AIM OF THE EXERCISE:
What is the number of lines in the data below that contain "black"? Reply with the number only.

RECORDS SUPPLIED:
● ● ● ● ●
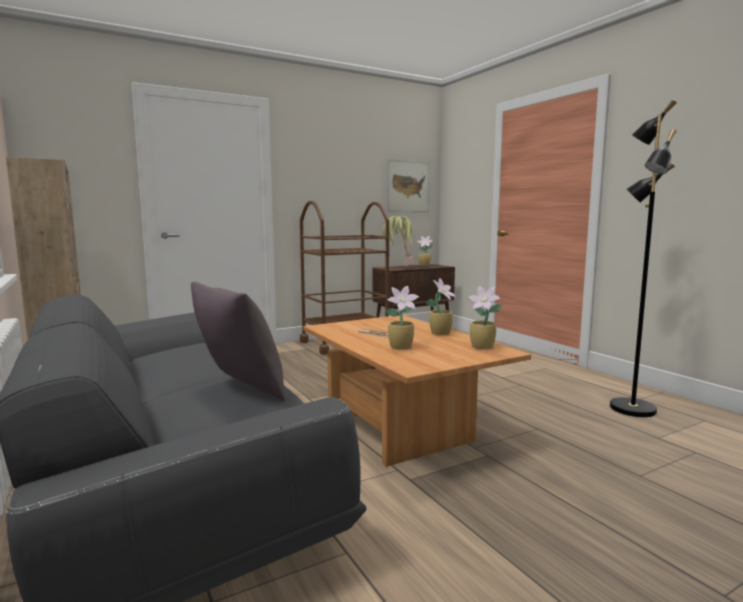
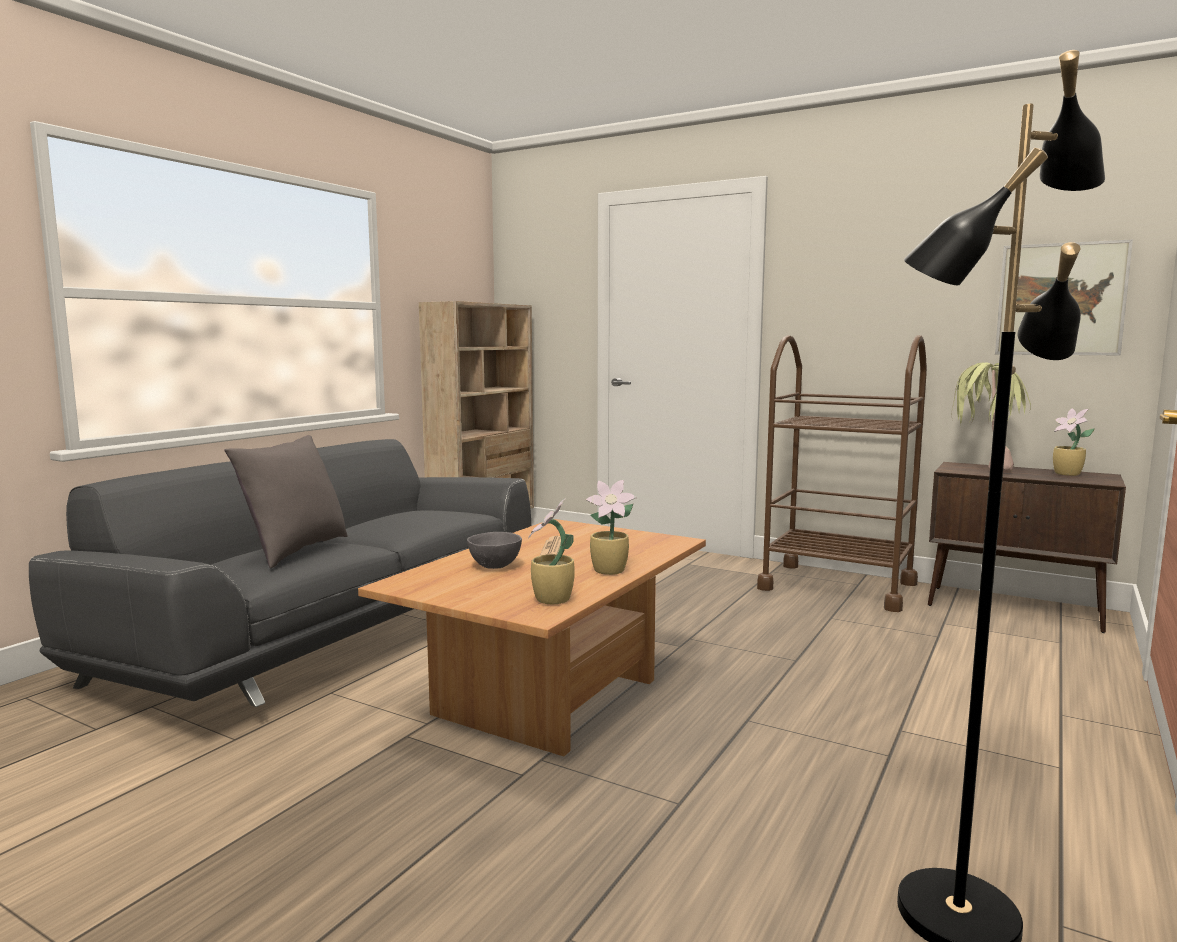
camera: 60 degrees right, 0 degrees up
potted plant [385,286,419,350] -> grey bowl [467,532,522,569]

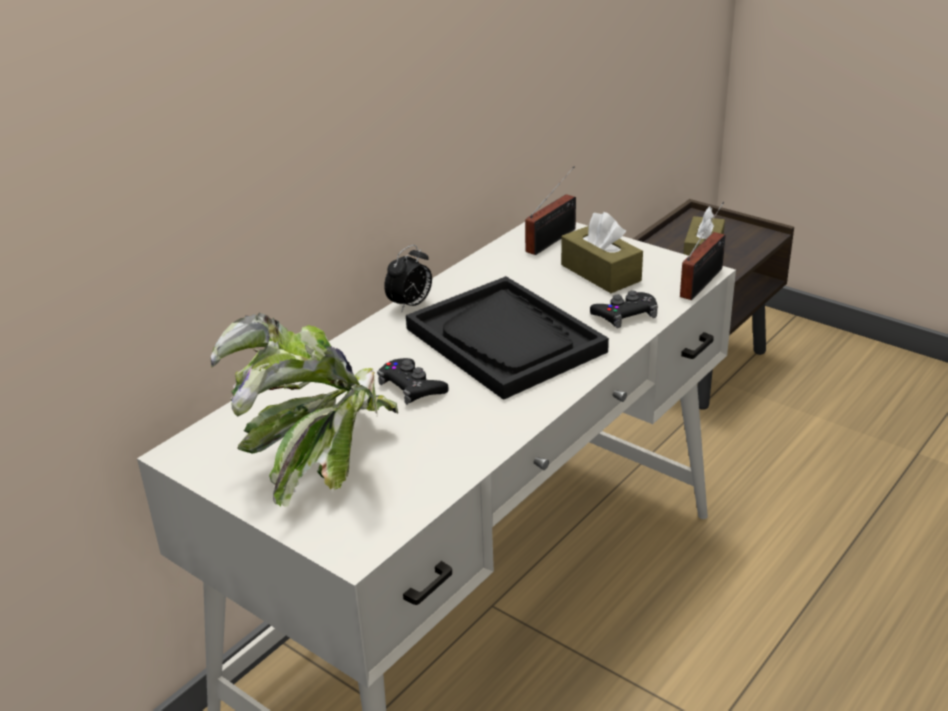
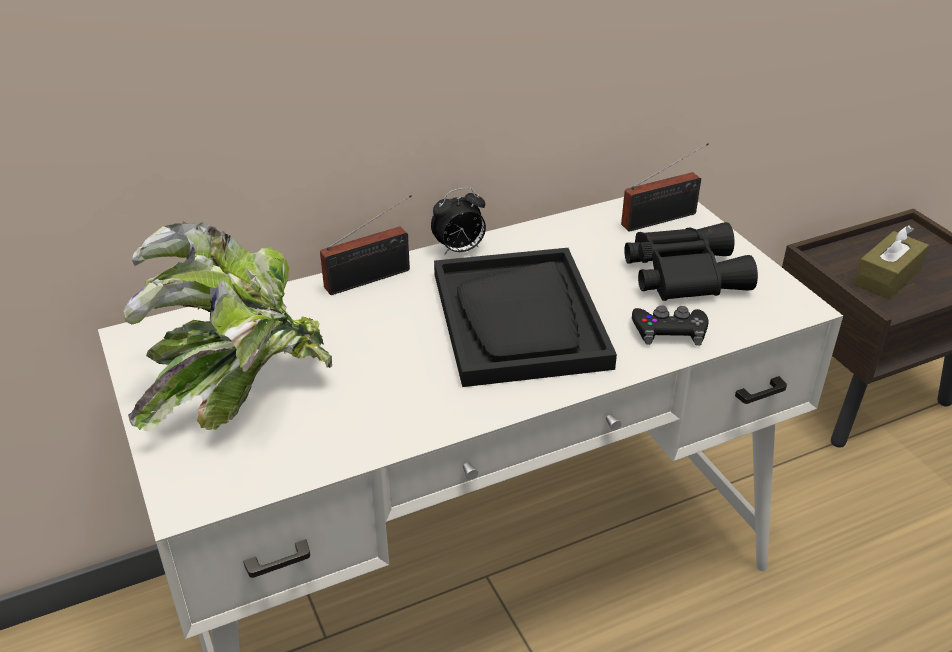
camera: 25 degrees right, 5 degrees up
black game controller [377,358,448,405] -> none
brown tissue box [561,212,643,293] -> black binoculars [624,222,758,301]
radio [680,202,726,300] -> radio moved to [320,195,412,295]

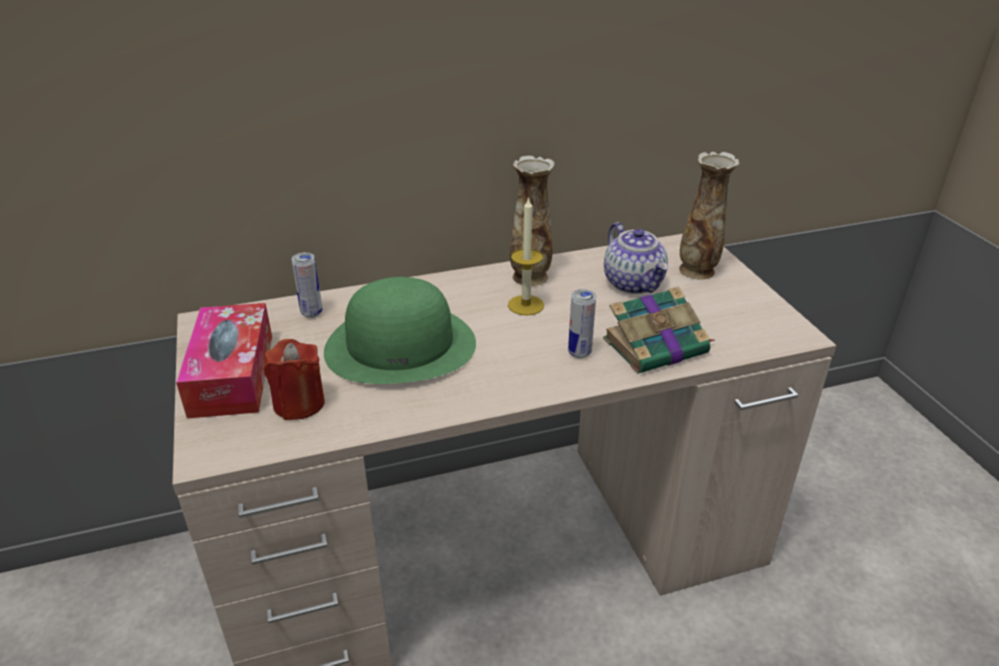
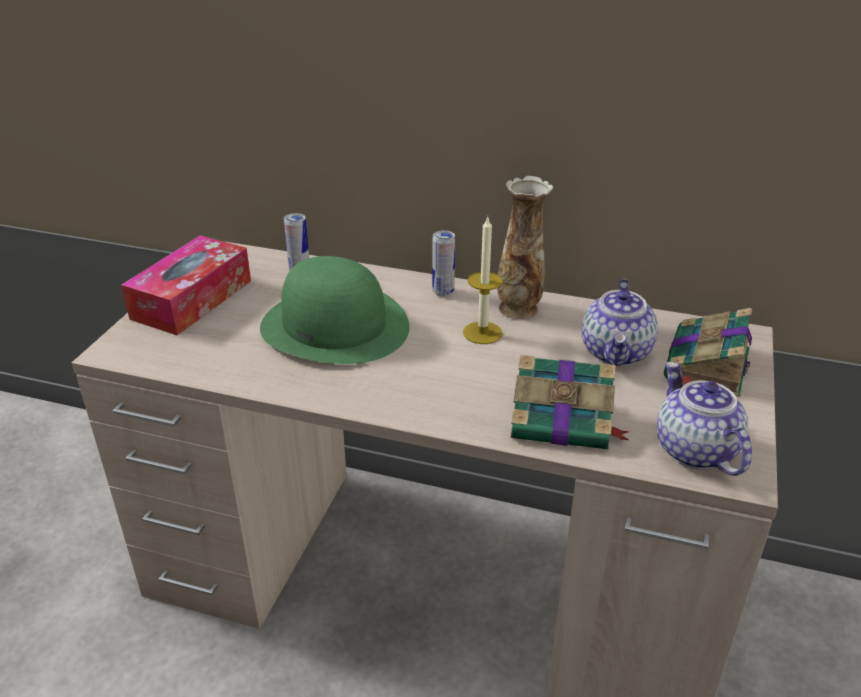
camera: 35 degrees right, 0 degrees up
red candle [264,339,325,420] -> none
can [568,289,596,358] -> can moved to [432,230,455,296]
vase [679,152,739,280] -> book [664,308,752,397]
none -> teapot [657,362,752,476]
● ● ● ● ●
SOLUTION:
2